At this point in the code analysis, we understand the difference between these two functions in calculating the next scheduling time of the task:

scheduleAtFixedRate?(): Calculates the next execution time of the task. It is not calculated based on the current base time, but the value of the time set by the previous task.
scheduleWithFIxedDelay(): Calculate the next execution time of the task, which is calculated based on the current base time

At this point, let’s go back to the system’s definition of the shceudleAtFixRate function. In fact, it has been explained very clearly in the function comments.

Submits a periodic action that becomes enabled first after the given initial delay, and
subsequently with the given period; that is, executions will commence after initialDelay,
then initialDelay + period, then initialDelay + 2 * period, and so on.

The initial execution time of the task is based on the set delay time, and the time of each subsequent execution is also scheduled based on this initial time.
For example, if the initial time is 1000 and the cycle is 1000, then the execution time of subsequent tasks should normally be **2000 3000 4000**< strong>.
And shceduleAtFixedDelay is based on System.nanotime() recalculating the next scheduling time after the task execution is completed.
scheduleAtFixedRate()** **What happens if the initial time of the task is used as the calculation of the task scheduling time?

Problem recurrence

From the above implementation, we can find that for periodic tasks in the Java thread pool, the next task scheduling will depend on the end of the execution of the previous task. If the execution time of the task exceeds the interval set by the task,then subsequent The interval between task execution will become the execution time of the task as interval.

Here is a demo test written here, creating a task that takes 5S to execute, and setting the task execution interval to 2S.
On this timestamp, you can find that the final task does not actually exist Execute in 2 seconds.

However, this case is different from the cases I encountered online. The tasks performed in the online scenario usually only take tens of milliseconds, and the execution interval is 10S. But we need to know that the online environment and the offline execution environment may be different. The offline task may only take tens of milliseconds, but online may the task not be executed at a certain time due to various abnormal conditions? Many timeouts? For example, due to insufficient time slice allocation, or other special circumstances, such as the GC suspending the thread? . If this is the case, theoretically, due to a certain timeout, the time attribute of the task will always be < System.nanoTime(), and then the execution time of subsequent tasks may return to normal. This causes the task to be scheduled indefinitely. Of course, after each scheduling time = time + period, it will not stop until the task’s time attribute value> System.nanoTime()!
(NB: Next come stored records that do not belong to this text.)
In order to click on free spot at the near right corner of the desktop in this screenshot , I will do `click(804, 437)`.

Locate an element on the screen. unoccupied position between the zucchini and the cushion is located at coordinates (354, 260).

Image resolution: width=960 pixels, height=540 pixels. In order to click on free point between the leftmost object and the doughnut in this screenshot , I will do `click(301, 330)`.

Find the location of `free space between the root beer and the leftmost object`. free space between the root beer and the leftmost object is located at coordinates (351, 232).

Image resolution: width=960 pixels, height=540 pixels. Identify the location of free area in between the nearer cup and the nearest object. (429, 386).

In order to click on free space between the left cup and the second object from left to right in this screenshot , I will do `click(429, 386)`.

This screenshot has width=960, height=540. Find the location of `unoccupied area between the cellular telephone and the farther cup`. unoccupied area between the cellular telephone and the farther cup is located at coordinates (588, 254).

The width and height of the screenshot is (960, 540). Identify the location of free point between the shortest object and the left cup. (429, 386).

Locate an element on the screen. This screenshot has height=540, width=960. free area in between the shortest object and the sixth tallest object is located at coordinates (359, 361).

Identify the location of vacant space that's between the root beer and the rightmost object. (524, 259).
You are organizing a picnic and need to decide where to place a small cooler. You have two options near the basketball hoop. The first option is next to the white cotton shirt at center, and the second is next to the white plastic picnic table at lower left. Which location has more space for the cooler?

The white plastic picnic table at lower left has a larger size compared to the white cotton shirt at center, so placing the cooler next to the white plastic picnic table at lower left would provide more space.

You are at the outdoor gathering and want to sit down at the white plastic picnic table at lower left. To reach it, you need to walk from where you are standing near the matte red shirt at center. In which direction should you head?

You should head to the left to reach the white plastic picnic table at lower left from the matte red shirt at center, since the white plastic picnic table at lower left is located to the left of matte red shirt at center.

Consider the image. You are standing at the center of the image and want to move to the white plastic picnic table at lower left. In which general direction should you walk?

In the following Demo, my default task scheduling time is 1S, and the time-consuming exception during the first execution of the simulation is 15S. It can be found that the subsequent fourteen task scheduling exceptions occurred, and the number of times ~= execution timeout time/task scheduling interval.
From another perspective, this ensures that**shceudleAtFixRate**the final number of executions is always equal to the time interval/task scheduling interval, and will not be due to a certain The execution of a task takes longer, resulting in fewer total times.

Solution

For my periodic performance sampling tasks, we can accept an abnormality in a certain running interval, but cannot accept an abnormal number of instantaneous task scheduling, because this may consume a lot of CPU or other resources. Therefore, the task scheduling is finally changed to use the scheduleAtFixDelay() function, and the actual interval during task execution is recorded. If the interval exceeds a certain threshold, you can choose to discard the results of this sampling based on the characteristics of the task. , or perform some calibration on the data results.